[SERVER-28107]  Augment command result with operationTime in mongos Created: 24/Feb/17  Updated: 05/Apr/17  Resolved: 22/Mar/17

Status: Closed
Project: Core Server
Component/s: Sharding
Affects Version/s: None
Fix Version/s: 3.5.5

Type: Task Priority: Major - P3
Reporter: Misha Tyulenev Assignee: Misha Tyulenev
Resolution: Done Votes: 0
Labels: None
Remaining Estimate: Not Specified
Time Spent: Not Specified
Original Estimate: Not Specified

Backwards Compatibility: Fully Compatible
Sprint: Sharding 2017-03-27
Participants:

 Description   

While the operationTime is returned by the mongod its lost in translation in mongos.
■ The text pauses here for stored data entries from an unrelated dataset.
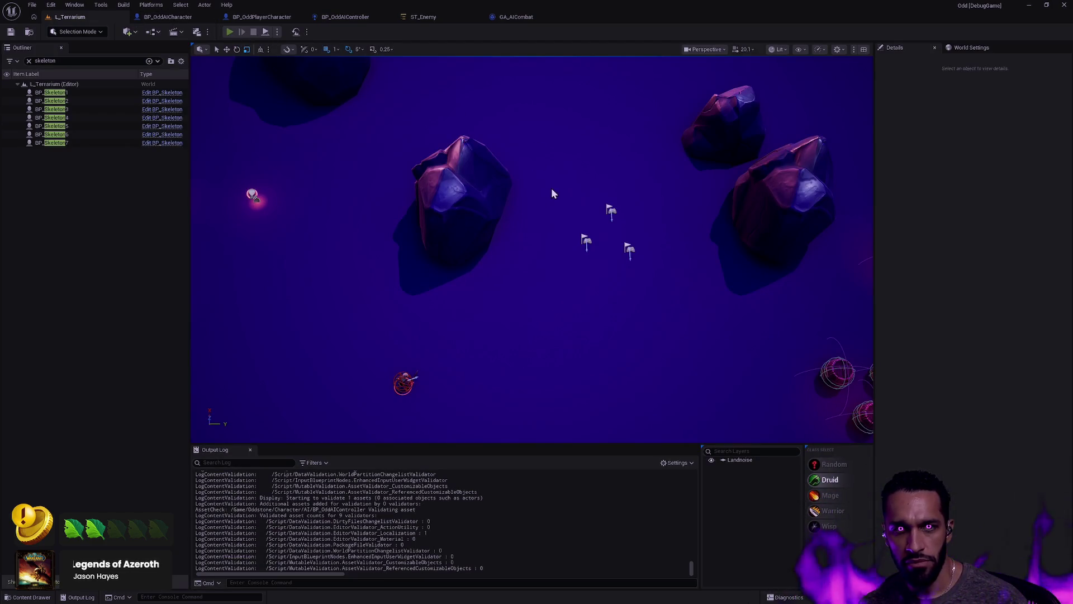
Play-test with the gameplay debugger on a skeleton, hiding Perception and showing Abilities info
key("alt+p")
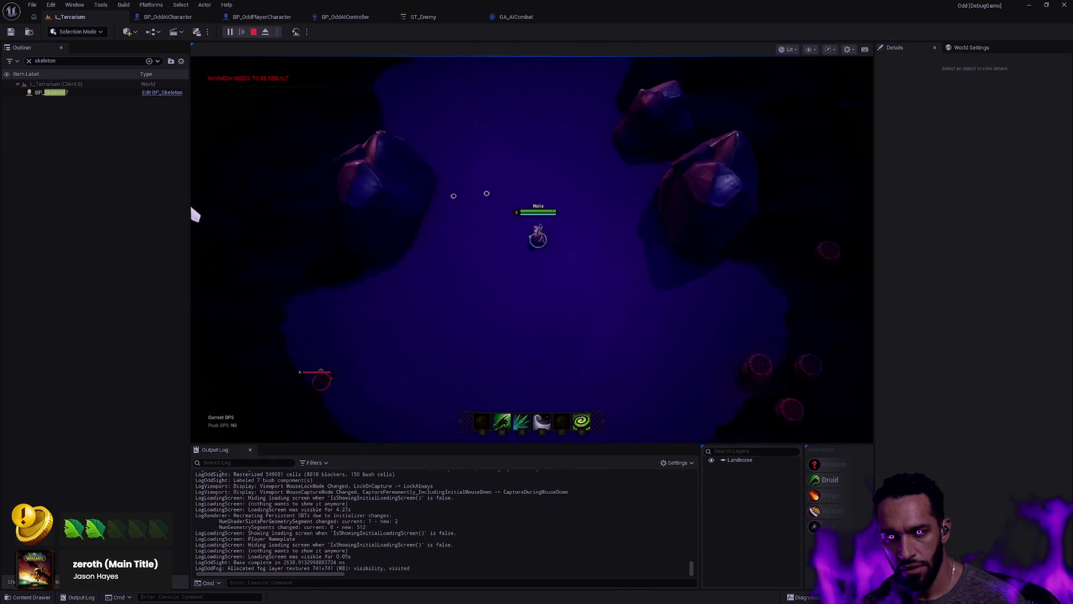
key("apostrophe")
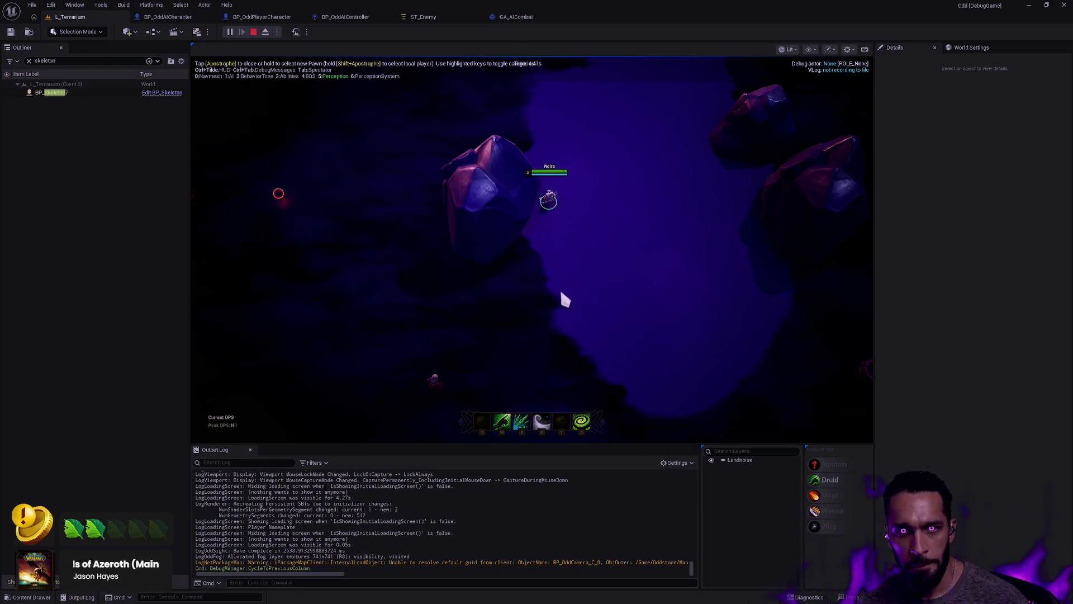
left_click(95, 92)
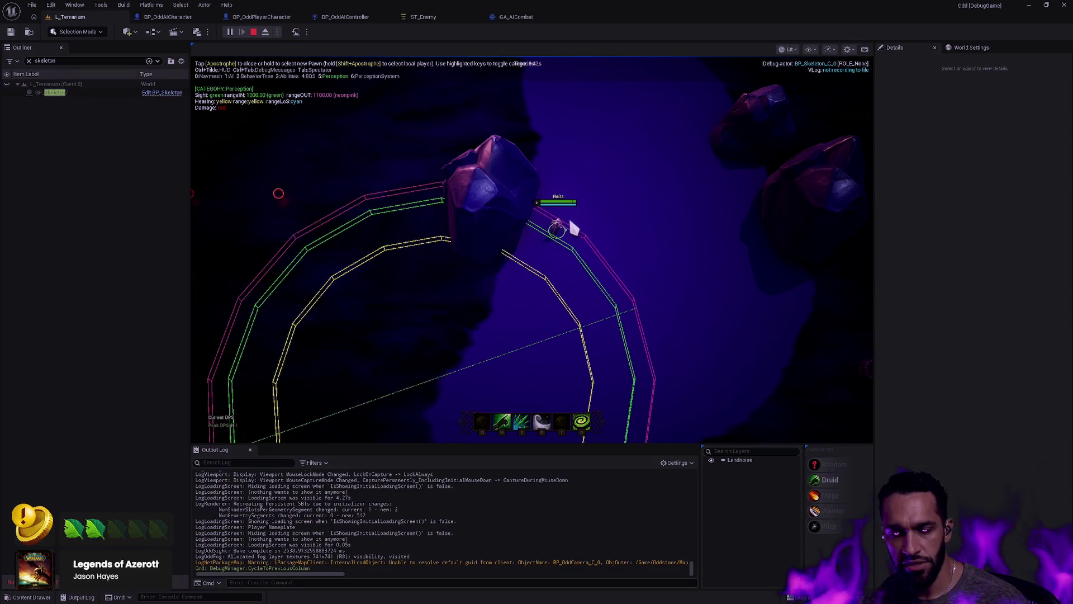
left_click(629, 265)
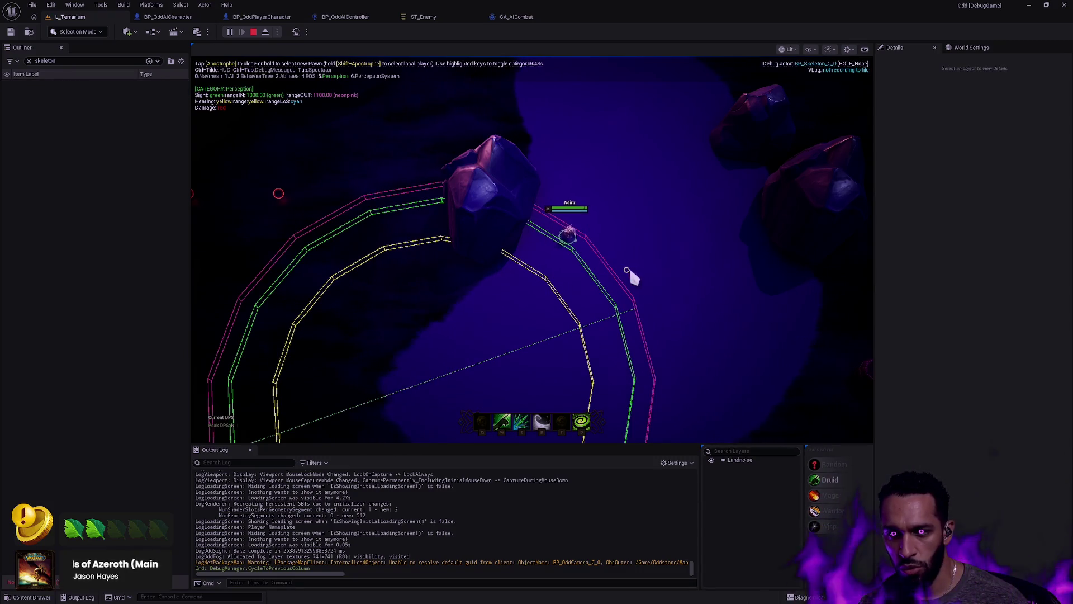
left_click(601, 253)
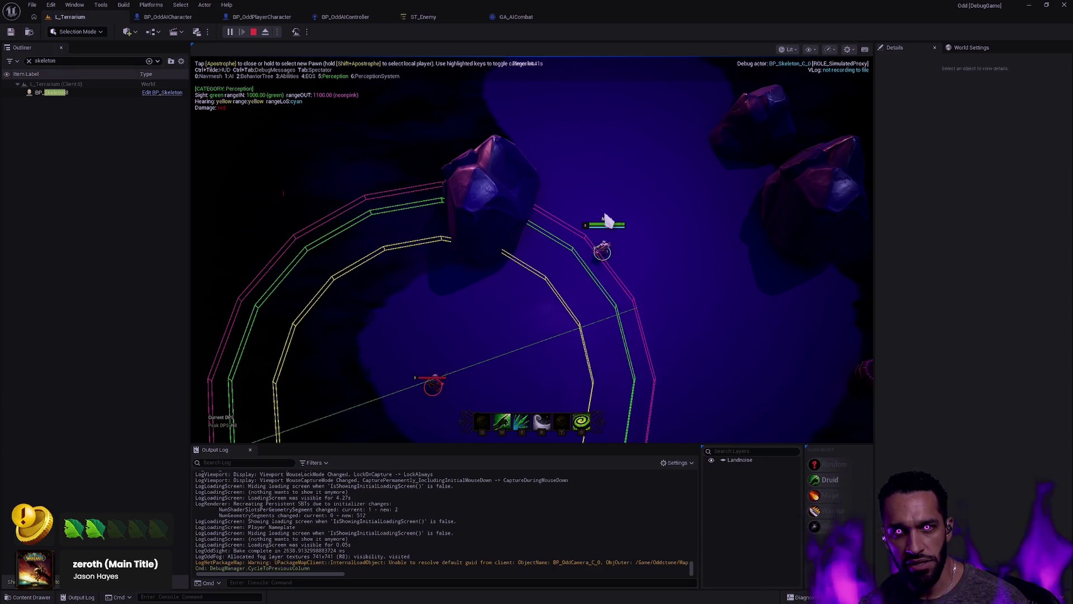
key("5")
key("3")
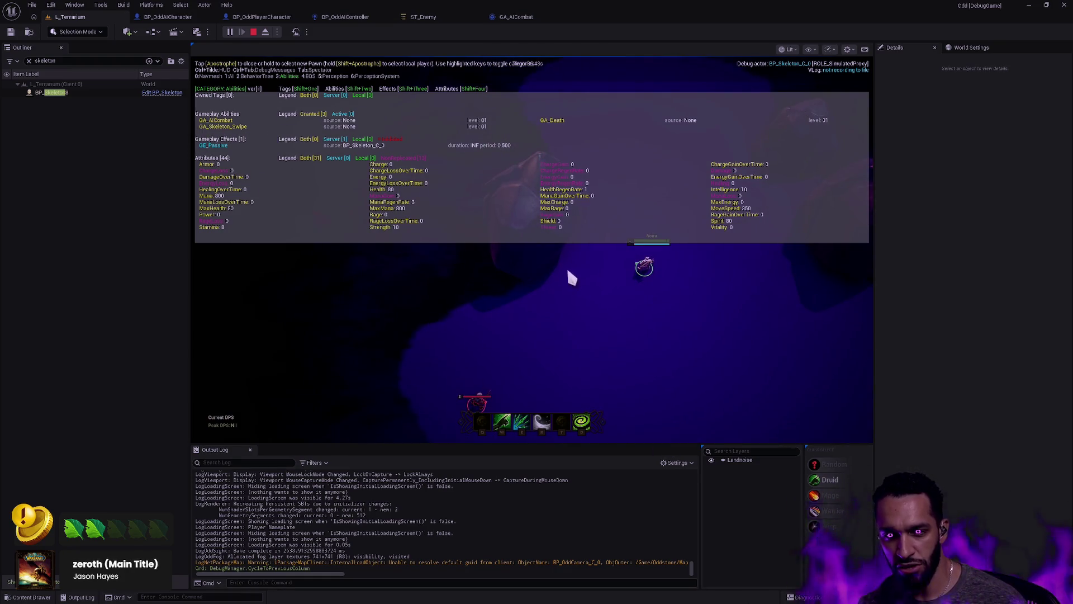
Walk away from the skeleton, stop the session and return to BP_OddAIController
right_click(601, 77)
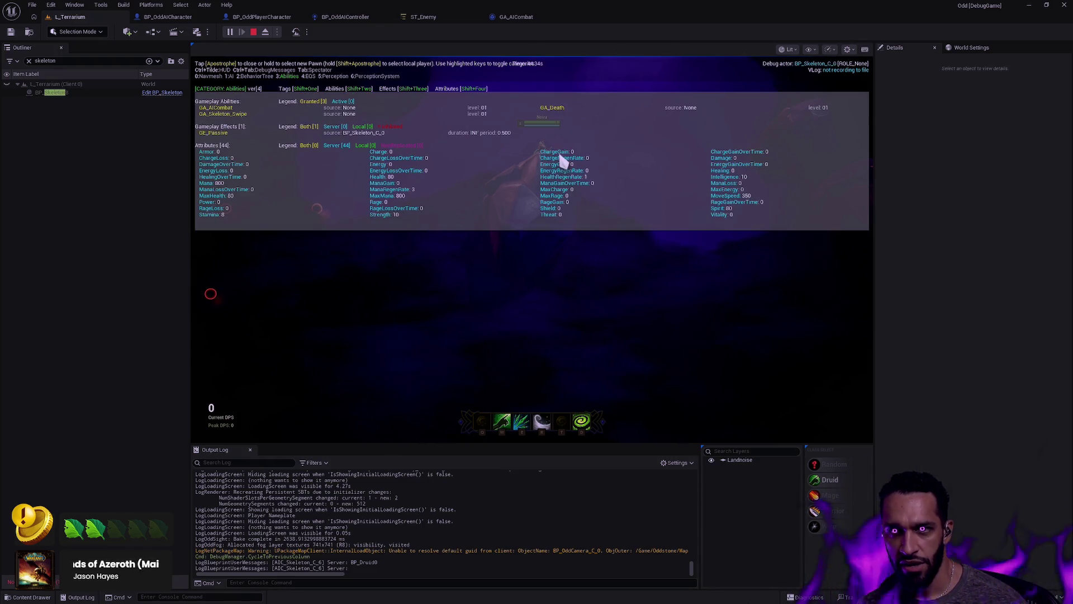
key("Escape")
left_click(346, 17)
scroll(570, 323, "down", 6)
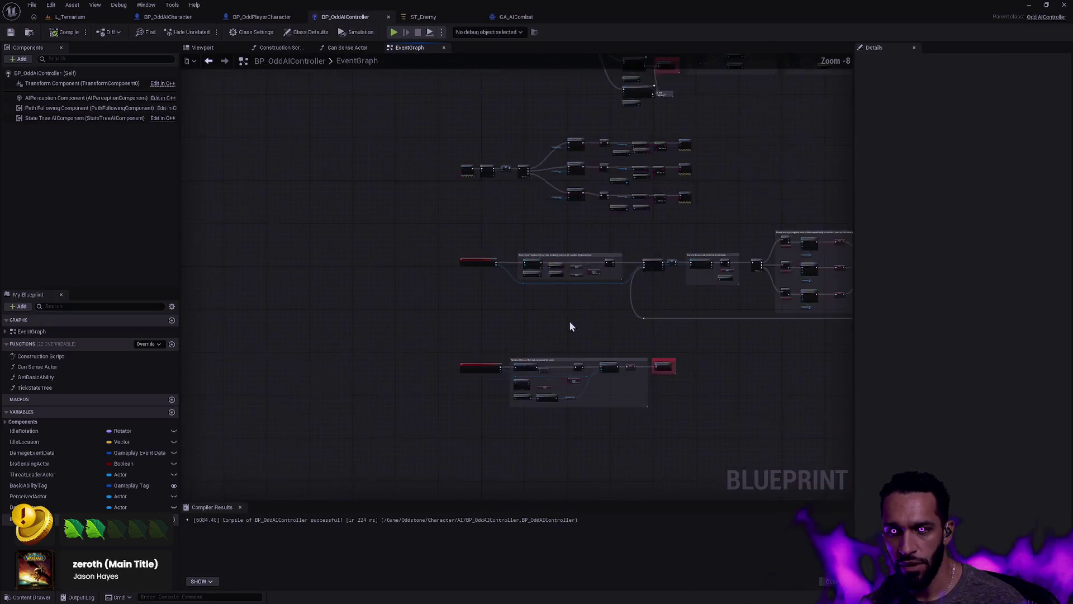
Box-select then deselect the Stop auto-attacking comment nodes, and move on to ST_Enemy
scroll(625, 409, "up", 9)
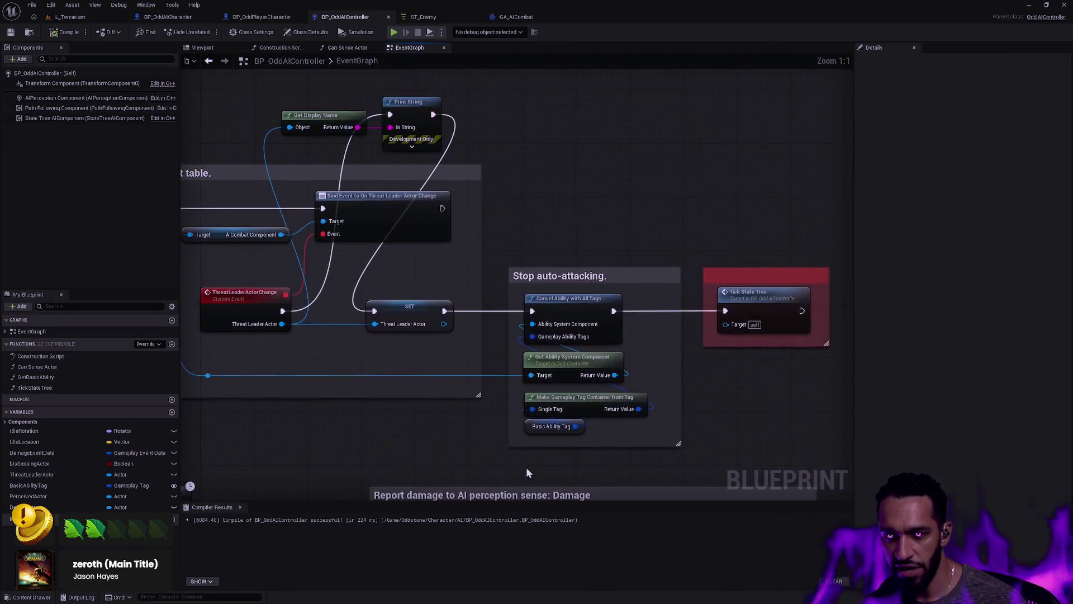
mouse_move(495, 208)
left_mouse_down()
mouse_move(669, 426)
mouse_move(596, 256)
mouse_move(511, 233)
mouse_move(672, 458)
mouse_move(674, 431)
left_mouse_up()
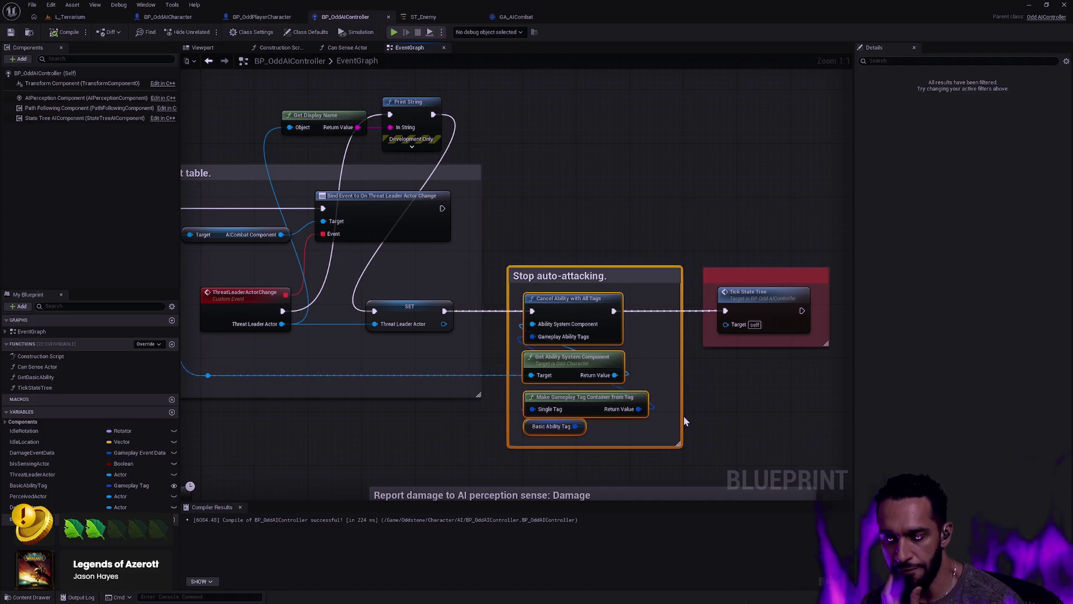
left_click(686, 431)
key("ctrl+z")
left_click(579, 222)
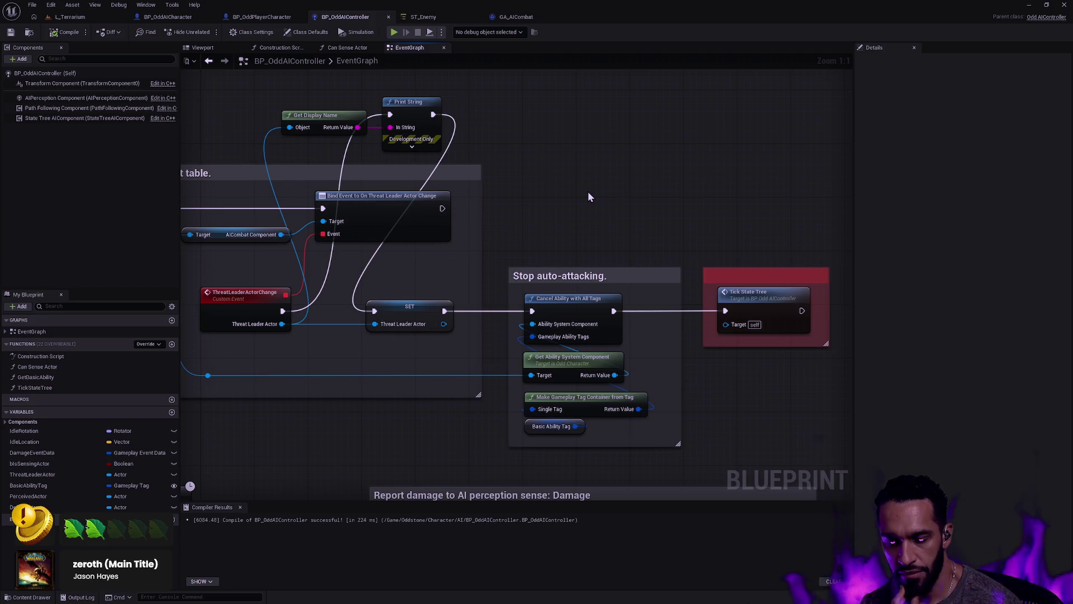
key("ctrl+z")
key("ctrl+y")
left_click(404, 16)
There are several passthrough sharding tests that fail so its writeOps but it may affect other command results as well.
The testsuites that are excluding files are:
sharding_jscore_passthrough
sharded_collections_jscore_passthrough

for 3.6. mongos will be executing
Strategy::commandOp and Strategy::writeOp with the new causal clients, hence the responses need to include the latest operationTime received from the mongods.
As the commands in mongos will be processed via ASIO , therefore a random thread will be handling the response, hence we need to augment the txn with decoration that keeps the current operation's time.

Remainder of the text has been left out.